*** Material supplied ***
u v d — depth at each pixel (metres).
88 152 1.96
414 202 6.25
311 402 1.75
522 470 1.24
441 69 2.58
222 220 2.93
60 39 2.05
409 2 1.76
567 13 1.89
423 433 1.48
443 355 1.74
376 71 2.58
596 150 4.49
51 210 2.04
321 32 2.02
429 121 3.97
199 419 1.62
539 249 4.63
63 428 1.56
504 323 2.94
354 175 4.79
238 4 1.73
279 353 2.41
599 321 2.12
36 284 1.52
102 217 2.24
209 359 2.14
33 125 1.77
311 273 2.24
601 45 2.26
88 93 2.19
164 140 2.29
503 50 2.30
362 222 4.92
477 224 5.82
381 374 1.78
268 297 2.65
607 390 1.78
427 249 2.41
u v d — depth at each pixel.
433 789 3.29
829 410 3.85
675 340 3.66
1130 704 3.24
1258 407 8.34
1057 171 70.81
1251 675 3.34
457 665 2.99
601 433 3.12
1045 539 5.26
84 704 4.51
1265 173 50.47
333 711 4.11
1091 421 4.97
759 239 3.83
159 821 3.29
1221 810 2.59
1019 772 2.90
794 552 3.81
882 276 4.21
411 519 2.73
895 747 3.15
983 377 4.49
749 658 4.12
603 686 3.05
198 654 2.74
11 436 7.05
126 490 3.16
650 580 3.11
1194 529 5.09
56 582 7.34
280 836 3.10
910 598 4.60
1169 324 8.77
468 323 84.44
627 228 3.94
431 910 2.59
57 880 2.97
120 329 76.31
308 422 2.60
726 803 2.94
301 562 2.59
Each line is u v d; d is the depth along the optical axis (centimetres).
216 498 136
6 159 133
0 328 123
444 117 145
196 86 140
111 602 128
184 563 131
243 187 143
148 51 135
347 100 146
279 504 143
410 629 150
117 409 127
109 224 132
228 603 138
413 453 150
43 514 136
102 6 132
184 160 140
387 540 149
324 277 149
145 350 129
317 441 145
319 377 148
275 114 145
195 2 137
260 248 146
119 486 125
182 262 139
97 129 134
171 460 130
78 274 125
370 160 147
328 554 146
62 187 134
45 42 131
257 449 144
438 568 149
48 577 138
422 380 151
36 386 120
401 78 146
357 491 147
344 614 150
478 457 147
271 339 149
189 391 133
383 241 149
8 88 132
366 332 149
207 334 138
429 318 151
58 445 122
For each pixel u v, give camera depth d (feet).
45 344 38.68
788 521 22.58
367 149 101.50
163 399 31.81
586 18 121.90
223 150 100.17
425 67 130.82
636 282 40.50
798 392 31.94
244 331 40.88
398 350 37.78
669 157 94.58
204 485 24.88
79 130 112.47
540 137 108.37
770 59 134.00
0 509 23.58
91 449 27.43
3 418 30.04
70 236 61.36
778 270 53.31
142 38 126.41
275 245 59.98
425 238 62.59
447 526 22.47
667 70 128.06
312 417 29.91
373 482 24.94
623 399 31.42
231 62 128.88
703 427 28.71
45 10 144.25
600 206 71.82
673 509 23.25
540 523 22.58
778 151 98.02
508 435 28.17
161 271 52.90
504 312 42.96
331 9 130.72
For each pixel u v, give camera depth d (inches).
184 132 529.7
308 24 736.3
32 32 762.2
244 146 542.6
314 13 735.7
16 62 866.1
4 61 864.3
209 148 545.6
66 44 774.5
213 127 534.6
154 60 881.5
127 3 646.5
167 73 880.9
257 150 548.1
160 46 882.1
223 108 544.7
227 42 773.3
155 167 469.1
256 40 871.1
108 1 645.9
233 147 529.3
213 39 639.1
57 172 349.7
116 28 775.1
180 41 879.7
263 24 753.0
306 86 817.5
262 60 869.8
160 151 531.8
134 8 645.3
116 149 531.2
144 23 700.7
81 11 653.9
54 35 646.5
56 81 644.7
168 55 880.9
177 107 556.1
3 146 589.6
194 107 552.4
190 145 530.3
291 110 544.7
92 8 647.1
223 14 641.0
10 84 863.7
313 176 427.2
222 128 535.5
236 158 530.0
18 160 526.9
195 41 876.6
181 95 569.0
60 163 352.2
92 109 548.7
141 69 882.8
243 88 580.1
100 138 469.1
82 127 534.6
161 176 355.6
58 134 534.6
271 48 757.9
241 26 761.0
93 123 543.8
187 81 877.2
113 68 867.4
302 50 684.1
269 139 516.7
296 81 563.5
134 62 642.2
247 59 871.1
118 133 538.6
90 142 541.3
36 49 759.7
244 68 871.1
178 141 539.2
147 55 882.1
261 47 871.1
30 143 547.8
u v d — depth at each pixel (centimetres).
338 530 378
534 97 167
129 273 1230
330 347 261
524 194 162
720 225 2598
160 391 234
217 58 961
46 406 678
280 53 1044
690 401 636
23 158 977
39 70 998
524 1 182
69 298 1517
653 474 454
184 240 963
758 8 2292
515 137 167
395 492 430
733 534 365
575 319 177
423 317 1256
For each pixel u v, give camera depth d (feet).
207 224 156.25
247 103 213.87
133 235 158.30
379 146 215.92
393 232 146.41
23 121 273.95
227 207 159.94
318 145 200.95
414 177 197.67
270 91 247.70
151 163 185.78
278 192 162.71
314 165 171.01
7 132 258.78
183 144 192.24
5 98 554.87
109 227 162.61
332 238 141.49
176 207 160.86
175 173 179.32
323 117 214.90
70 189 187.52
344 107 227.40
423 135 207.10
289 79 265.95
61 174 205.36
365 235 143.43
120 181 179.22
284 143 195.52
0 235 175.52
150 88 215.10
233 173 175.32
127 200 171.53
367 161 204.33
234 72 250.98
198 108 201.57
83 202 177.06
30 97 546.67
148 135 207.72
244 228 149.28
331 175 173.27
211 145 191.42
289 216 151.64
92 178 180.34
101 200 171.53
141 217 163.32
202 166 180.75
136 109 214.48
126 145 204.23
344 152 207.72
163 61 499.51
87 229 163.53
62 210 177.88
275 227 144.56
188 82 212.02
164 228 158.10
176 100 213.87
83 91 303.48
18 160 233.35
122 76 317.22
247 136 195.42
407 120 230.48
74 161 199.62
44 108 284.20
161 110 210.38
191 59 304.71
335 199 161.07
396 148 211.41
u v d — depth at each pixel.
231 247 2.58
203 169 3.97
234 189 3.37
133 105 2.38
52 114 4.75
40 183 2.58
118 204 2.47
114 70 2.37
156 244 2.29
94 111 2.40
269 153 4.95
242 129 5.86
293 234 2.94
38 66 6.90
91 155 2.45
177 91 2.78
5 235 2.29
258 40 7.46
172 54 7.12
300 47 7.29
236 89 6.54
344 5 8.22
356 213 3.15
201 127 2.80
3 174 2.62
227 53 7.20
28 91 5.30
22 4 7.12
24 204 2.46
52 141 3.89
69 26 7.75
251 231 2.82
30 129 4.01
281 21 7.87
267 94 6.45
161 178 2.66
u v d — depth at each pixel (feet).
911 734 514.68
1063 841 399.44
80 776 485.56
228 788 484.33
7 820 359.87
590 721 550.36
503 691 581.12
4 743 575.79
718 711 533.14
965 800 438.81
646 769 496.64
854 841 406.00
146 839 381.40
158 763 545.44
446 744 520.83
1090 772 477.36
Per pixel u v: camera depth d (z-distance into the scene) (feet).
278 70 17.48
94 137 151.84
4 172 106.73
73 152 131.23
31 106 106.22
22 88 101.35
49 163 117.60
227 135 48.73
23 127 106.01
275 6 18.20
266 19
*** End of Material supplied ***
§ **Directions for this task**: Show the lines where the word "feet" appears in the entries.

§ **Answer section**:
For each pixel u v, give camera depth d (feet).
For each pixel u v, give camera depth d (feet).
u v d — depth at each pixel (feet).
Per pixel u v: camera depth d (z-distance into the scene) (feet).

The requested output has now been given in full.